Penelope is often characterized as the epitome of feminine loyalty, but in the key scene where she confronts Odysseus in the palace, we see how much her loyalty has cost her. She asks the beggar to come closer and tell her what he knows about her husband. There is a long moment where she looks at him across the room in the dim firelight as he turns and tries to hide his face, but we can see she knows him. In the poem he is disguised by Athena and unrecognizable, but here, every conflicting emotion is reflected in Penelope’s expression before she says another word. It’s great acting by Binoche, and the most poignant moment in the film. Should she acknowledge him? Should she welcome him home? He does not want to reveal himself, he is ashamed to look at her and be seen. So she continues to question him about her husband as if he is an unknown soldier, but there is a bitter edge to every query. Because of her loyalty to Odysseus, she has refused the suitors, sacrificing the safety of the kingdom and her son. Why has her husband not returned? When Odysseus says he may have felt lost after the war, she is incredulous. How could a man find his way to war not find his way home again? She asks if her husband raped and murdered the innocent, and in his silence Odysseus admits his guilt. How can she forgive that? Finally, she dismisses him in disdain, as a stranger.

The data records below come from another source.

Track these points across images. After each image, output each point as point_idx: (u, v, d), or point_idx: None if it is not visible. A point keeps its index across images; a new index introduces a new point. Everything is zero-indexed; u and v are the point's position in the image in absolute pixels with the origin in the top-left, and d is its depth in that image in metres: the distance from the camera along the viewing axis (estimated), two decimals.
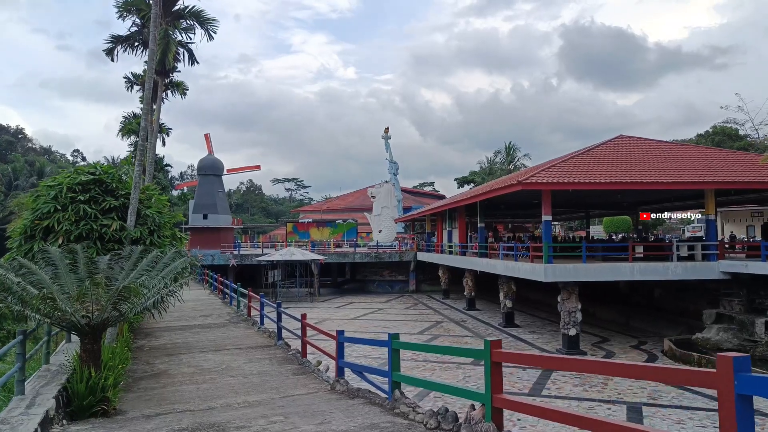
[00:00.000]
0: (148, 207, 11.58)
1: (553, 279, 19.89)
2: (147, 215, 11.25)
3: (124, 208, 10.99)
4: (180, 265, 8.38)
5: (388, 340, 6.96)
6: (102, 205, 10.78)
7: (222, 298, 25.95)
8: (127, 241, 10.58)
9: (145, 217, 11.24)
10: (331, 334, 9.56)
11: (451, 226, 36.02)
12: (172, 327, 17.03)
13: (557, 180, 19.04)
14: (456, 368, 18.81)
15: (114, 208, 10.93)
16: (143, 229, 10.94)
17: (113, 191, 11.17)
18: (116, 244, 10.39)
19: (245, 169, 59.30)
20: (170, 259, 8.91)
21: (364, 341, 10.06)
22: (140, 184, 10.85)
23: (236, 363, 11.61)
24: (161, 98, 23.78)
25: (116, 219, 10.71)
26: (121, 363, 9.82)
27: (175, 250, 9.65)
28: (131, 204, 10.68)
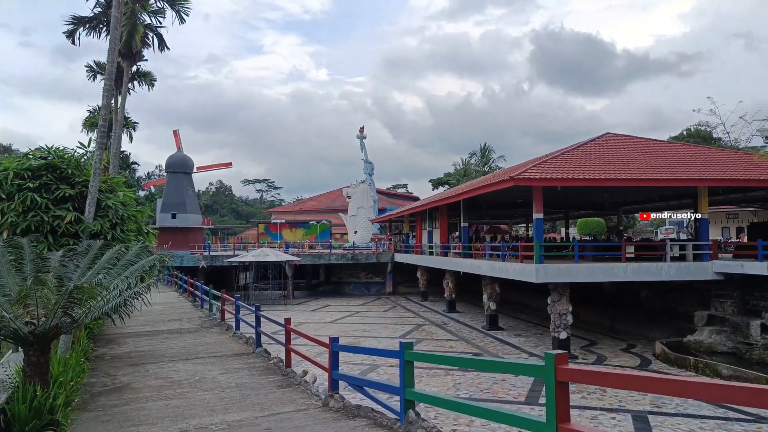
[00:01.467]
0: (110, 197, 10.17)
1: (544, 280, 18.97)
2: (109, 206, 9.85)
3: (81, 197, 9.58)
4: (147, 263, 7.09)
5: (400, 350, 5.79)
6: (55, 194, 9.37)
7: (192, 301, 24.40)
8: (84, 235, 9.20)
9: (107, 209, 9.83)
10: (323, 341, 8.34)
11: (431, 226, 35.00)
12: (137, 333, 15.55)
13: (550, 176, 18.12)
14: (444, 374, 17.71)
15: (69, 197, 9.52)
16: (104, 222, 9.55)
17: (69, 178, 9.75)
18: (71, 239, 9.00)
19: (216, 166, 57.25)
20: (135, 255, 7.59)
21: (366, 350, 8.82)
22: (101, 171, 9.48)
23: (211, 374, 10.29)
24: (127, 87, 22.22)
25: (72, 210, 9.31)
26: (75, 376, 8.44)
27: (142, 246, 8.33)
28: (90, 193, 9.29)
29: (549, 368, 3.78)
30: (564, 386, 3.81)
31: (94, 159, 9.48)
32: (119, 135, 15.93)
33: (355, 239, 50.90)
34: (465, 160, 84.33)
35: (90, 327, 12.88)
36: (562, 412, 3.78)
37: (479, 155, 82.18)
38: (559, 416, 3.73)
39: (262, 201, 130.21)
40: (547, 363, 3.84)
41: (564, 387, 3.81)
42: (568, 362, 3.88)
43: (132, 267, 7.11)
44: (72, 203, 9.47)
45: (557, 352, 3.81)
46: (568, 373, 3.76)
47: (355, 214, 55.07)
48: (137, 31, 16.70)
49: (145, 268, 7.11)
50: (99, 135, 9.89)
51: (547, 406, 3.85)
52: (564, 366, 3.78)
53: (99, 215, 9.60)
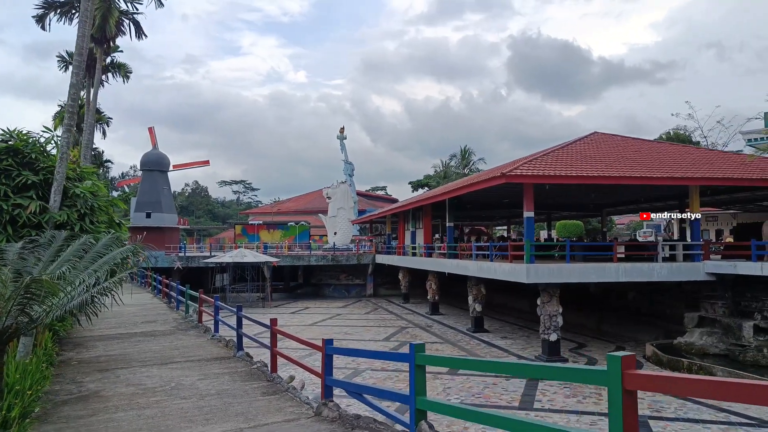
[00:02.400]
0: (78, 186, 9.23)
1: (536, 280, 18.40)
2: (77, 195, 8.92)
3: (46, 185, 8.66)
4: (118, 255, 6.25)
5: (411, 352, 5.05)
6: (17, 181, 8.43)
7: (167, 303, 23.34)
8: (49, 226, 8.29)
9: (75, 198, 8.91)
10: (316, 344, 7.56)
11: (415, 227, 34.34)
12: (108, 336, 14.54)
13: (543, 173, 17.57)
14: (433, 378, 17.01)
15: (33, 184, 8.59)
16: (71, 212, 8.63)
17: (33, 164, 8.81)
18: (34, 230, 8.09)
19: (193, 164, 55.71)
20: (105, 247, 6.73)
21: (365, 353, 8.00)
22: (69, 156, 8.58)
23: (188, 380, 9.42)
24: (101, 78, 21.14)
25: (35, 198, 8.39)
26: (36, 384, 7.53)
27: (113, 236, 7.46)
28: (56, 180, 8.38)
29: (614, 374, 3.08)
30: (632, 396, 3.12)
31: (61, 142, 8.57)
32: (91, 125, 14.94)
33: (335, 240, 50.03)
34: (445, 162, 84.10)
35: (55, 329, 11.89)
36: (630, 427, 3.09)
37: (459, 157, 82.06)
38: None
39: (239, 202, 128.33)
40: (611, 368, 3.14)
41: (632, 396, 3.12)
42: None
43: (101, 259, 6.27)
44: (36, 191, 8.55)
45: (623, 354, 3.12)
46: (638, 380, 3.07)
47: (335, 215, 54.21)
48: (112, 15, 15.72)
49: (116, 260, 6.28)
50: (68, 116, 8.95)
51: (610, 420, 3.14)
52: (632, 371, 3.09)
53: (66, 205, 8.68)
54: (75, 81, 9.21)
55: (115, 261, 6.29)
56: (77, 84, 9.22)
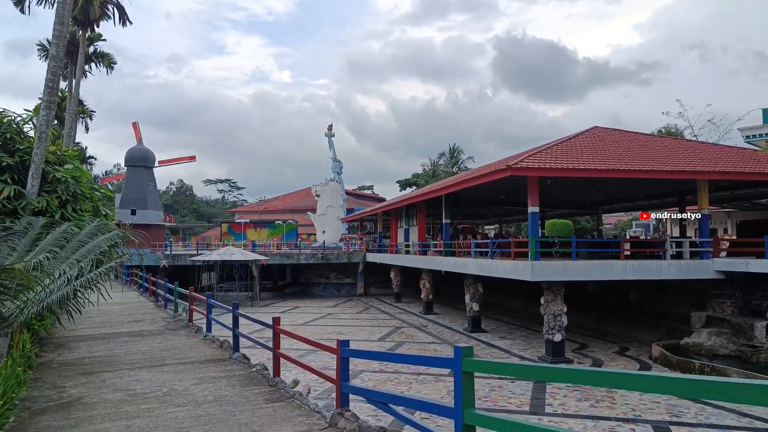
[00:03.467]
0: (59, 170, 8.28)
1: (541, 278, 17.71)
2: (58, 180, 8.00)
3: (23, 167, 7.74)
4: (105, 242, 5.38)
5: (456, 357, 4.24)
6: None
7: (155, 301, 22.32)
8: (25, 213, 7.37)
9: (55, 183, 7.98)
10: (329, 346, 6.73)
11: (408, 224, 33.55)
12: (92, 336, 13.56)
13: (550, 165, 16.86)
14: (434, 381, 16.23)
15: (8, 167, 7.66)
16: (51, 199, 7.71)
17: (8, 144, 7.88)
18: (8, 218, 7.17)
19: (180, 159, 54.42)
20: (89, 235, 5.84)
21: (390, 357, 7.07)
22: (48, 135, 7.64)
23: (182, 385, 8.53)
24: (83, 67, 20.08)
25: (10, 183, 7.47)
26: (10, 390, 6.63)
27: (98, 223, 6.57)
28: (34, 162, 7.46)
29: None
30: None
31: (40, 120, 7.64)
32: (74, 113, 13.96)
33: (324, 239, 49.11)
34: (434, 161, 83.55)
35: (35, 328, 10.93)
36: None
37: (448, 156, 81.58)
38: None
39: (224, 202, 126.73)
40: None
41: None
42: None
43: (84, 248, 5.39)
44: (11, 174, 7.62)
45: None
46: None
47: (323, 213, 53.26)
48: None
49: (102, 248, 5.42)
50: (47, 92, 7.99)
51: None
52: None
53: (45, 190, 7.77)
54: (55, 52, 8.23)
55: (101, 249, 5.43)
56: (57, 56, 8.24)
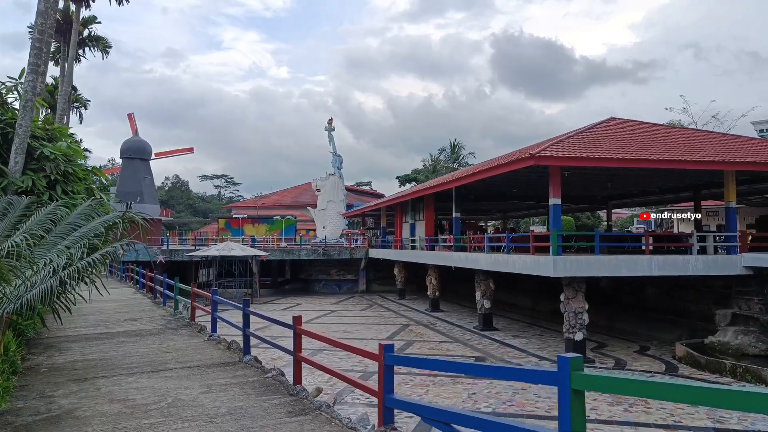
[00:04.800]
0: (47, 146, 7.17)
1: (563, 274, 16.73)
2: (46, 157, 6.90)
3: (5, 141, 6.65)
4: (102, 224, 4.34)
5: (563, 370, 3.22)
6: None
7: (152, 298, 21.24)
8: (7, 193, 6.32)
9: (43, 160, 6.90)
10: (370, 351, 5.71)
11: (414, 219, 32.52)
12: (85, 336, 12.48)
13: (575, 154, 15.85)
14: (452, 383, 15.23)
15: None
16: (38, 178, 6.63)
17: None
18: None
19: (177, 152, 53.05)
20: (81, 217, 4.78)
21: (449, 366, 5.78)
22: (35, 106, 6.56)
23: (189, 393, 7.49)
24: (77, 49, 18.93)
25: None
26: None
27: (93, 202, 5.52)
28: (18, 135, 6.38)
29: None
30: None
31: (25, 86, 6.55)
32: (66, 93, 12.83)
33: (325, 234, 48.02)
34: (434, 157, 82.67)
35: (20, 327, 9.85)
36: None
37: (449, 151, 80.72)
38: None
39: (221, 197, 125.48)
40: None
41: None
42: None
43: (75, 233, 4.36)
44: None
45: None
46: None
47: (324, 208, 52.11)
48: None
49: (98, 230, 4.38)
50: (34, 53, 6.88)
51: None
52: None
53: (31, 168, 6.69)
54: (44, 8, 7.06)
55: (96, 232, 4.39)
56: (46, 12, 7.08)
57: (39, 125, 7.24)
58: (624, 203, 35.30)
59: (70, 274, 4.15)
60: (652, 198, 31.19)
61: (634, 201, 33.97)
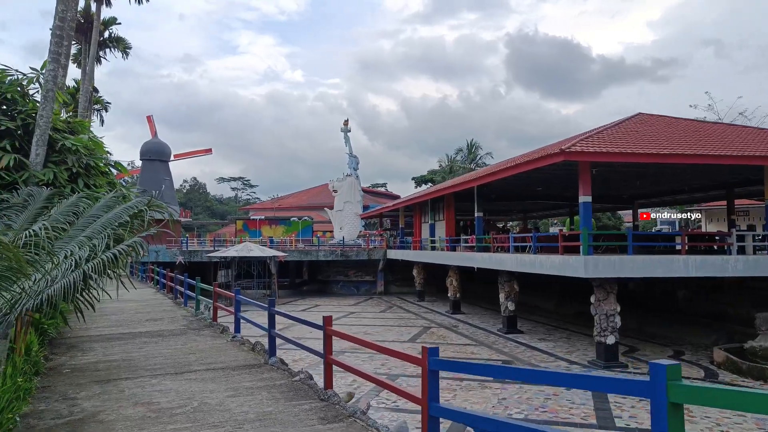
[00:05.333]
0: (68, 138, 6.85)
1: (594, 274, 16.17)
2: (67, 149, 6.59)
3: (26, 133, 6.36)
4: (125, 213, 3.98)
5: (657, 379, 2.75)
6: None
7: (173, 298, 21.02)
8: (29, 185, 6.01)
9: (65, 152, 6.58)
10: (411, 355, 5.30)
11: (434, 219, 32.05)
12: (107, 336, 12.22)
13: (607, 150, 15.30)
14: (480, 387, 14.77)
15: (7, 132, 6.28)
16: (59, 170, 6.33)
17: (8, 106, 6.49)
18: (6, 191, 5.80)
19: (196, 153, 53.04)
20: (105, 208, 4.42)
21: (505, 371, 5.05)
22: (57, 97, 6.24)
23: (215, 397, 7.13)
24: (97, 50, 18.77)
25: (10, 150, 6.09)
26: (8, 407, 5.24)
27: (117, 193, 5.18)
28: (39, 127, 6.08)
29: None
30: None
31: (46, 76, 6.25)
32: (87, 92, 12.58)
33: (343, 235, 47.71)
34: (450, 157, 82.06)
35: (44, 326, 9.59)
36: None
37: (466, 152, 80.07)
38: None
39: (237, 200, 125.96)
40: None
41: None
42: None
43: (97, 222, 4.01)
44: (11, 141, 6.23)
45: None
46: None
47: (341, 209, 51.83)
48: None
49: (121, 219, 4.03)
50: (54, 41, 6.58)
51: None
52: None
53: (52, 161, 6.39)
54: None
55: (120, 221, 4.05)
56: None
57: (60, 118, 6.95)
58: (651, 203, 34.47)
59: (93, 268, 3.81)
60: (681, 197, 30.41)
61: (662, 200, 33.16)
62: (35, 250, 3.78)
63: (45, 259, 3.91)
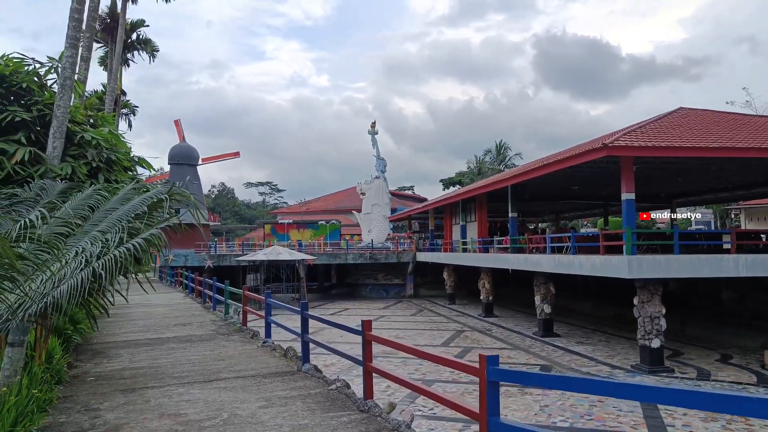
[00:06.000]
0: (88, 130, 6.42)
1: (639, 275, 15.35)
2: (87, 142, 6.17)
3: (42, 125, 5.95)
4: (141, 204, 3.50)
5: None
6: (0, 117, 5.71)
7: (202, 302, 20.73)
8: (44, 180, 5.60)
9: (84, 146, 6.16)
10: (467, 364, 4.72)
11: (465, 220, 31.33)
12: (134, 341, 11.87)
13: (653, 144, 14.49)
14: (520, 393, 14.06)
15: (23, 123, 5.89)
16: (78, 165, 5.91)
17: (23, 96, 6.12)
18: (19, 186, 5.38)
19: (224, 156, 53.07)
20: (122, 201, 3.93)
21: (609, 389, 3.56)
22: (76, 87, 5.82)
23: (246, 408, 6.62)
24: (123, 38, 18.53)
25: (24, 143, 5.69)
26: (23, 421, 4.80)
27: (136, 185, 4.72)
28: (55, 117, 5.67)
29: None
30: None
31: (64, 63, 5.84)
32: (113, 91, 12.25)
33: (371, 238, 47.22)
34: (479, 158, 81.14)
35: (67, 333, 9.24)
36: None
37: (495, 153, 79.07)
38: None
39: (265, 204, 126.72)
40: None
41: None
42: None
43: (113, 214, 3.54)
44: (26, 133, 5.83)
45: None
46: None
47: (369, 212, 51.35)
48: None
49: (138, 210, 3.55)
50: (72, 28, 6.17)
51: None
52: None
53: (70, 155, 5.97)
54: None
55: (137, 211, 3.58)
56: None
57: (81, 110, 6.57)
58: (689, 201, 33.18)
59: (105, 265, 3.35)
60: (723, 195, 29.20)
61: (702, 199, 31.92)
62: (41, 247, 3.34)
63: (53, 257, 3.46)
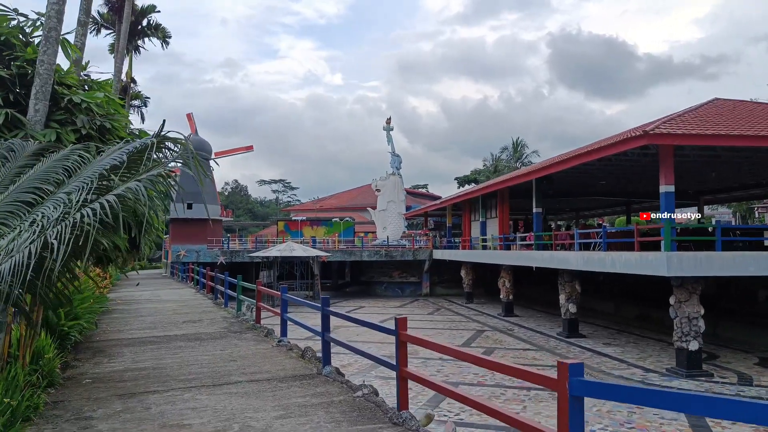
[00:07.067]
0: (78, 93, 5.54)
1: (679, 273, 14.32)
2: (76, 104, 5.27)
3: (22, 85, 5.09)
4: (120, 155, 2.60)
5: None
6: None
7: (213, 299, 19.92)
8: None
9: (73, 109, 5.27)
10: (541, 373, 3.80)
11: (485, 216, 30.30)
12: (139, 339, 11.05)
13: (697, 132, 13.43)
14: (551, 398, 13.05)
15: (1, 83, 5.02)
16: (64, 132, 5.02)
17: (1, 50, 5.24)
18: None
19: (237, 150, 52.26)
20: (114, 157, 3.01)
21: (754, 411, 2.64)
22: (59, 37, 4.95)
23: (260, 418, 5.72)
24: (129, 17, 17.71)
25: (2, 105, 4.83)
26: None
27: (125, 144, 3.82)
28: (38, 75, 4.81)
29: None
30: None
31: (49, 11, 4.98)
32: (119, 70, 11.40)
33: (387, 235, 46.31)
34: (495, 156, 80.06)
35: (63, 329, 8.41)
36: None
37: (511, 150, 77.95)
38: None
39: (278, 202, 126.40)
40: None
41: None
42: None
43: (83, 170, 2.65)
44: (4, 93, 4.97)
45: None
46: None
47: (384, 209, 50.45)
48: None
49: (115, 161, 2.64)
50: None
51: None
52: None
53: (57, 119, 5.11)
54: None
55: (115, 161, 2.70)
56: None
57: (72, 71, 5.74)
58: (718, 198, 31.92)
59: (59, 233, 2.49)
60: (755, 191, 27.94)
61: (732, 195, 30.64)
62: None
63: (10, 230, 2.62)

It is telling that in this version, it is Penelope who sets the contest of the bow. Odysseus does not plan it with Telemachos, as in the poem, and it is clear that Penelope is testing Odysseus, not the suitors, to see if he will again take up the responsibility of being husband and king. But he is still reluctant because she doesn’t know the full consequences of war, and the slaughter her contest will unleash. He asks her if this is truly what she wants. She assents, but then turns away in horror at the bloodshed. At the end, she pleads mercy for Antinoös, the leader of the suitors, as he bows his head before the sword of Telemachos, not because she loves him, but because, as he says, he represents the life she might have had, a life of peace. But as the old nurse Eurykleia says, that is no peace! He would have killed all his rivals, including Telemachos. And as Penelope says, she cannot live another life. This is the one she has.

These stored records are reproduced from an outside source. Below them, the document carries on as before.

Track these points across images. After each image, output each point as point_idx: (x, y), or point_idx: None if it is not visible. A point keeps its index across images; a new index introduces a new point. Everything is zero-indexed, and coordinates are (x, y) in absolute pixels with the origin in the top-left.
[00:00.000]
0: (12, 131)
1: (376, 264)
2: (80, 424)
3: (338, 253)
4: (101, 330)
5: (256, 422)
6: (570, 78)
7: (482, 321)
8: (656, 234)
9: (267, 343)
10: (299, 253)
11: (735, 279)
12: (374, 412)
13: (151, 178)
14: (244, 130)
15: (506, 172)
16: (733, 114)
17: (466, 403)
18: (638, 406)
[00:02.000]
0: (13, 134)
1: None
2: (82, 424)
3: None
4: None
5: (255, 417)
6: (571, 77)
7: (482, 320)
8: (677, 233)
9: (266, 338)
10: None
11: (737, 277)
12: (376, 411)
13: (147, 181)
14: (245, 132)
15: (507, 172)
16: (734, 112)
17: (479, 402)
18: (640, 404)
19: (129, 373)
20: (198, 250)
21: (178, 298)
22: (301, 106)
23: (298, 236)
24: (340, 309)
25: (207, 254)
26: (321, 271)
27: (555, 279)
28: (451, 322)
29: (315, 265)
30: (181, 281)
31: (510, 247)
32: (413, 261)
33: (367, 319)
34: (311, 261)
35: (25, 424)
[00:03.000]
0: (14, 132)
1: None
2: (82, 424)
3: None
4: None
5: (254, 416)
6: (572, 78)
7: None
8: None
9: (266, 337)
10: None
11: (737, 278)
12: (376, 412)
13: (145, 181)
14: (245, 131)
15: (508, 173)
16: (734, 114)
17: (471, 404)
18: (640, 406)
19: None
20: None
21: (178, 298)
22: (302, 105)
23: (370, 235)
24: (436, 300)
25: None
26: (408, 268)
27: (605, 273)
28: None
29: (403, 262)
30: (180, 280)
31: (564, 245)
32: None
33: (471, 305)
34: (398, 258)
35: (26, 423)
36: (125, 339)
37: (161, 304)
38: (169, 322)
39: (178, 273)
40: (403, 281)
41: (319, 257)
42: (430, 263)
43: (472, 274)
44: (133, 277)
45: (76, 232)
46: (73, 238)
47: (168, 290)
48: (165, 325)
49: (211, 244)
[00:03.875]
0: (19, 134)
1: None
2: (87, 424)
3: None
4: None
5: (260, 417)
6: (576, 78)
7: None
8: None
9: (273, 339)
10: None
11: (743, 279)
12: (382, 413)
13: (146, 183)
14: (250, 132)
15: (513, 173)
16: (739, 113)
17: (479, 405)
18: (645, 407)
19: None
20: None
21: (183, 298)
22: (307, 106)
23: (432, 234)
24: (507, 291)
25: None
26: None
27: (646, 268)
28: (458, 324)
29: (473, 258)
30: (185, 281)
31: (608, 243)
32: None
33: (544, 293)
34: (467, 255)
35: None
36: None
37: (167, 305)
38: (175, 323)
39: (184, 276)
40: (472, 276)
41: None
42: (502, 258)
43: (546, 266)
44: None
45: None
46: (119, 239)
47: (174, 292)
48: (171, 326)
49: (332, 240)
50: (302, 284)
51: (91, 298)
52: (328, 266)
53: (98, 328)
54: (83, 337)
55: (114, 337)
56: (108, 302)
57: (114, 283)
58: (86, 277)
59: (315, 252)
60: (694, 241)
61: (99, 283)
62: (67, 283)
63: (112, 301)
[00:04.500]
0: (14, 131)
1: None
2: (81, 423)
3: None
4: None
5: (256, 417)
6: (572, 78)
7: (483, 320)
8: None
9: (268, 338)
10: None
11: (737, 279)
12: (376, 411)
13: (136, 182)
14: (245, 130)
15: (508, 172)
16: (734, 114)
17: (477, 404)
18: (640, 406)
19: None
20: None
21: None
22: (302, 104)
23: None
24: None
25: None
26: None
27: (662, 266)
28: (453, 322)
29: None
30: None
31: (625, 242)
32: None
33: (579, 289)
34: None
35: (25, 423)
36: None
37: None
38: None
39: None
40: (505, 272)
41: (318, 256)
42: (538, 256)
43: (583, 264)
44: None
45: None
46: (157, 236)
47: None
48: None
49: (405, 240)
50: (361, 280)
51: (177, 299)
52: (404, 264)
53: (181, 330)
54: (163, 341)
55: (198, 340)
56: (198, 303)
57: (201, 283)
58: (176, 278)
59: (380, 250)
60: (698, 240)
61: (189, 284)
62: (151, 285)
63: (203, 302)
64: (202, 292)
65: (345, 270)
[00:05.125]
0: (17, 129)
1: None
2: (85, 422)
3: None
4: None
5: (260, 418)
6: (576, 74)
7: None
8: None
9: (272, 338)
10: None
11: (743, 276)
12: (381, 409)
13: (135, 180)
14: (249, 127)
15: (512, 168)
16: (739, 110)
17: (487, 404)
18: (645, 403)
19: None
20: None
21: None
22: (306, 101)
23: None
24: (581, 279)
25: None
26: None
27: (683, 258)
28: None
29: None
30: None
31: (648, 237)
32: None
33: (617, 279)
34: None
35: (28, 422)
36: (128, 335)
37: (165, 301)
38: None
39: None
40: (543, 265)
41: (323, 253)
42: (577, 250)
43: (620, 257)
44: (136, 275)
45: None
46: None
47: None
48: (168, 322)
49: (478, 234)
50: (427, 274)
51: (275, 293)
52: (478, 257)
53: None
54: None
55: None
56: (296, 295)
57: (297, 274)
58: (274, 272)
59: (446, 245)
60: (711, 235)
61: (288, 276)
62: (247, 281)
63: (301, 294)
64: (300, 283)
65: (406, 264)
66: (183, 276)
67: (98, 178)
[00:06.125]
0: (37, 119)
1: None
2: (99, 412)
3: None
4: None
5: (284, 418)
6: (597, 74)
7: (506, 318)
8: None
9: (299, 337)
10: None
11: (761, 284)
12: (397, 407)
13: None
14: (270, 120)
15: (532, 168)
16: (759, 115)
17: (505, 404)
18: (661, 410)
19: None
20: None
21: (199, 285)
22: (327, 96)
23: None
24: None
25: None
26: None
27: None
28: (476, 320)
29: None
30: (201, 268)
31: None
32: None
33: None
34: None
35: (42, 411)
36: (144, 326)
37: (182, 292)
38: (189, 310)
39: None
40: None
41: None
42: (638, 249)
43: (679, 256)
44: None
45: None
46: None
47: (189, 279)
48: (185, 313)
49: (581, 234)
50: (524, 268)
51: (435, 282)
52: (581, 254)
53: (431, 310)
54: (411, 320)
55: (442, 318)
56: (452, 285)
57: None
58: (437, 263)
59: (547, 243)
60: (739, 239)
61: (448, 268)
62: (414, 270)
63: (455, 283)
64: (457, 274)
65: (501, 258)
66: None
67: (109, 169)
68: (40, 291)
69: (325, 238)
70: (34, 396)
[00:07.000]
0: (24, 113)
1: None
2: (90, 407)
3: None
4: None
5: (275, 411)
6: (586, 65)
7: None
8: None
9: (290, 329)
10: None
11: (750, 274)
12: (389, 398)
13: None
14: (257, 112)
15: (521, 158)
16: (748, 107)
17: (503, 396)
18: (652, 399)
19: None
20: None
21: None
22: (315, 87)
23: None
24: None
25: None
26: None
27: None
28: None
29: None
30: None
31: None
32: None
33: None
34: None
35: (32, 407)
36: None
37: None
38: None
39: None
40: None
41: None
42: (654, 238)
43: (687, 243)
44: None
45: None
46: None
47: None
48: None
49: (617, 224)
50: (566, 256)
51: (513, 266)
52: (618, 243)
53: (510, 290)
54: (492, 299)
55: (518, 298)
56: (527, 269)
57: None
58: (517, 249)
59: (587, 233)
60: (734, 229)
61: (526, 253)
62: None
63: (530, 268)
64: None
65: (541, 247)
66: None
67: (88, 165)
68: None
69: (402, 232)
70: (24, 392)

Afterward, Telemachos and the palace have been cleansed, but Odysseus is still covered in blood. Only Penelope can forgive him and cleanse his soul of “so much blood.” He breaks down the door to their bed chamber, which Penelope sealed when he left for war, and there is the marriage bed he made for her, rooted by the trunk of a living tree, growing up through the roof. It’s scarred and twisted, but still alive, like their marriage. She tenderly washes the blood from his face and body, and says they will remember and forget together, forgiving all they cannot know or understand, until they are friends again.

Barry Powell says, “The ‘comic’ Odyssey follows the ‘tragic’ Iliad and is an optimistic counter balance to the earlier poem.” In this classical sense of comedy, I think The Return gives us the only possible answer to the crime and tragedy of war: forgiveness.